Small (or even large) white rafts are usually not a concern. Small like that have never been an issue for me. Large white bubbles or a white film are typically lacto basillus bacteria. Again not too problematic, some folks actually try to get them in thier cider as it adds some interesting flavor.

Campdrn wouldnt hurt. Rack it and if your concerned leave the white stuff behind.

Yes you can filter it but you must get a filter media down to about 0.3 micron to get most bacterias. Yeast and other solids will quickly clog filters up. Start with a 10 micron then 5 then 2 then 1 and finally 0.45 micron before the 0.3 micron. You would likely need a pump and will also strip some color and flavor.

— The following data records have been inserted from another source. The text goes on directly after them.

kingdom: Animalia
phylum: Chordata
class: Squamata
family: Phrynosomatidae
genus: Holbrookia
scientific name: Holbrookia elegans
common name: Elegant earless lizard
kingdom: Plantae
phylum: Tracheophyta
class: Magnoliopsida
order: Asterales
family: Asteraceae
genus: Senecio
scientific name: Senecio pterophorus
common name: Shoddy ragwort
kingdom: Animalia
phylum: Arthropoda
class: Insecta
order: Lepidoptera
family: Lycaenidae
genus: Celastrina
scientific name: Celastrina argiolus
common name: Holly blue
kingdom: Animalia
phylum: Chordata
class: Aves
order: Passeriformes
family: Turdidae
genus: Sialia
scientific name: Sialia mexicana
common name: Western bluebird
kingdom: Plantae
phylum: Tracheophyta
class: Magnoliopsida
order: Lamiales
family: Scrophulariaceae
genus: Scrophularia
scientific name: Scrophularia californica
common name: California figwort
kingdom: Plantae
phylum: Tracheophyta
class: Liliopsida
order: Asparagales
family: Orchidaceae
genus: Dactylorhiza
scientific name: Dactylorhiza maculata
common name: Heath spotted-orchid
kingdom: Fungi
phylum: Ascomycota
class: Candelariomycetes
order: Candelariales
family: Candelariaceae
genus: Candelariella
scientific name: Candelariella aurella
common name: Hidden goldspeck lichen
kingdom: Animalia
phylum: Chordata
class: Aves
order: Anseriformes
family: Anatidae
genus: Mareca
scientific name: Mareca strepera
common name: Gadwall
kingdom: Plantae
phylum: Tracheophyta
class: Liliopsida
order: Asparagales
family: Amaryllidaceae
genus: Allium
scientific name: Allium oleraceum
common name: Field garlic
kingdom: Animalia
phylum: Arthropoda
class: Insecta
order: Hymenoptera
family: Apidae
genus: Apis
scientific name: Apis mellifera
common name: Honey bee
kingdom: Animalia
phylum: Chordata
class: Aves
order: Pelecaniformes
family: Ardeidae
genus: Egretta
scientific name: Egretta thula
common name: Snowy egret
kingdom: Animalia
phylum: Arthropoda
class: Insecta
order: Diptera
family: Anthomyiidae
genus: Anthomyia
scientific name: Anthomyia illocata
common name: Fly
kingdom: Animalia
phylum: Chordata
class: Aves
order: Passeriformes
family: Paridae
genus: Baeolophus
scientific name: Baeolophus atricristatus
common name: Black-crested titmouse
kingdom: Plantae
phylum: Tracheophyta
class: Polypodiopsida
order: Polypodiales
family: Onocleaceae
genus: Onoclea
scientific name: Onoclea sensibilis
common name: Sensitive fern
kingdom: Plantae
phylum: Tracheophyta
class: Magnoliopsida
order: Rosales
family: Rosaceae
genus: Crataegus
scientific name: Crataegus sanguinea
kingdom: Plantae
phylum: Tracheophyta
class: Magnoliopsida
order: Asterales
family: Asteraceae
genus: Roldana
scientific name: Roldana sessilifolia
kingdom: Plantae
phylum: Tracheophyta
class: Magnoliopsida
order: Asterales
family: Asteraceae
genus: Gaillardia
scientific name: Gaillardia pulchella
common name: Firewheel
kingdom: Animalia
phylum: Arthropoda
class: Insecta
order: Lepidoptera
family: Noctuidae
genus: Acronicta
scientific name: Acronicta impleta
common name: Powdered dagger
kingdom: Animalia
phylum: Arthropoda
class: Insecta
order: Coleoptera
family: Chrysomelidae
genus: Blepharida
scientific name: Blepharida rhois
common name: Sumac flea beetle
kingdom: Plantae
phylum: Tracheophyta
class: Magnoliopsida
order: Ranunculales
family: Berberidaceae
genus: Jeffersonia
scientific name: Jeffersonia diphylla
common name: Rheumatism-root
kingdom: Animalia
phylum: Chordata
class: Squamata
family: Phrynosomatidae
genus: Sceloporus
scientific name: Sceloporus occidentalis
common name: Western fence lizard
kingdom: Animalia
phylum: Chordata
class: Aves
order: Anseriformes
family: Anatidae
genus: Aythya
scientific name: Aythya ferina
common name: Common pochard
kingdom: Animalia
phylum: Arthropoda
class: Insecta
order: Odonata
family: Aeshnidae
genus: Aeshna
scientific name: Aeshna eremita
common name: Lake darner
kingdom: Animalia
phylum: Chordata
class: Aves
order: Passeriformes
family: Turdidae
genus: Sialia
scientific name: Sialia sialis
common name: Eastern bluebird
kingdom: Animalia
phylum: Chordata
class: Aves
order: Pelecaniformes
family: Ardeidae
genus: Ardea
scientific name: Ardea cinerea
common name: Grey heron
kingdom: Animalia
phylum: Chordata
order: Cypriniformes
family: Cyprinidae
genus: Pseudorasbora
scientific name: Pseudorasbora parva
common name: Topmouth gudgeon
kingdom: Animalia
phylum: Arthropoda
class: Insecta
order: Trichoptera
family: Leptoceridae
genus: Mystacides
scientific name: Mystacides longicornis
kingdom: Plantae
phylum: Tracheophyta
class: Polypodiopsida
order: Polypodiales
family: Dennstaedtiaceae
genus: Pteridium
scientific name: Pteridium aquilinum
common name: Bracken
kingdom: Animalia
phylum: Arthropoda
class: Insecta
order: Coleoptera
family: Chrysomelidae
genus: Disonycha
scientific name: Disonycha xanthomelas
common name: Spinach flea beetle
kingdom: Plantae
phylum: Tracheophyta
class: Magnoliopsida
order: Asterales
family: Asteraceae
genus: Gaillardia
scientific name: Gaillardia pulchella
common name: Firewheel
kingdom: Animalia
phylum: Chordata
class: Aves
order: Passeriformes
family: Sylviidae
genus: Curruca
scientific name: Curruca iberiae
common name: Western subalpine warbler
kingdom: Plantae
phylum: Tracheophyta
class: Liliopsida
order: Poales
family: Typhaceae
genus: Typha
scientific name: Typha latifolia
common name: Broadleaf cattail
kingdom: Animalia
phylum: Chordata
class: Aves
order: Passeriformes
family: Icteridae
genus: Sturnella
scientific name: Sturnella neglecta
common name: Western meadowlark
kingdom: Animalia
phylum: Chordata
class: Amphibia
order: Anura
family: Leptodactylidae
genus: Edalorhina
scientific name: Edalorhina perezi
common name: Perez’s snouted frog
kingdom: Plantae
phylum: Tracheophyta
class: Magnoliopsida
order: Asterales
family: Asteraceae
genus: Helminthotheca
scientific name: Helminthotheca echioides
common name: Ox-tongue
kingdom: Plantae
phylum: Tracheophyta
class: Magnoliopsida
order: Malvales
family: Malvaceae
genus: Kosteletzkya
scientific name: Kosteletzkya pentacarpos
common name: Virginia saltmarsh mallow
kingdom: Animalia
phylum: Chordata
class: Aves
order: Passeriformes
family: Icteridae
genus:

If they are colored. Red, orange, purplish, green (sometimes fuzzy) then it is infected and should be dumped.
 
Thanks for your replies. For it to be yeast rafts, would it have to be actively fermenting still? Looked like about all activity had ceased for a while before I racked it. My day job is in a bio pharmaceutical analytical lab, so my first inclination would be to sterile filter it through 0.2 micron. But that’s when I’m not actually paying for it, haha. Not sure I want to invest in a pump and equipment just to save this batch. I’m keeping an eye on things at the moment, and it doesn’t seem to be getting worse. Actually the number of floating spots seems less than a few days ago—I think stuff is settling to the bottom. I guess it could just be a phase though. If they start multiplying again I will probably add campden. I’m gathering that as long as they are white it is likely not too harmful. But I think when I’m all done I’ll be pouring into a glass before drinking, instead of drinking from the bottle. I guess another thing I could do if I’m worried about unknowns continuing to grow is bottle and then pasteurize. Thoughts on that? Okay if it’s a still cider?
 
You might be interested in the attached article from WSU. It was originally posted here by Jaypkk on 4 Dec 2020. Basically, it indicates that pasteurising stops yeast quite quickly but suggests that more research is needed for destroying other organisms. For cider 30 -50 PUs seems to be the target to stop fermentation and this can be achieved by heating up to something like 65C in about ten minutes then cooling down. I do this to stop at the carbonation (or sweetness) level that I want, and as a side bonus don't seem to have any infection issues (mind you, everything is cleaned, sanitised, etc, etc, as well). Intuitively it seems to be reasonable that this level of pasteurisation should kill anything, but I don't really know. In any case, pasteurising is probably worth a shot for you.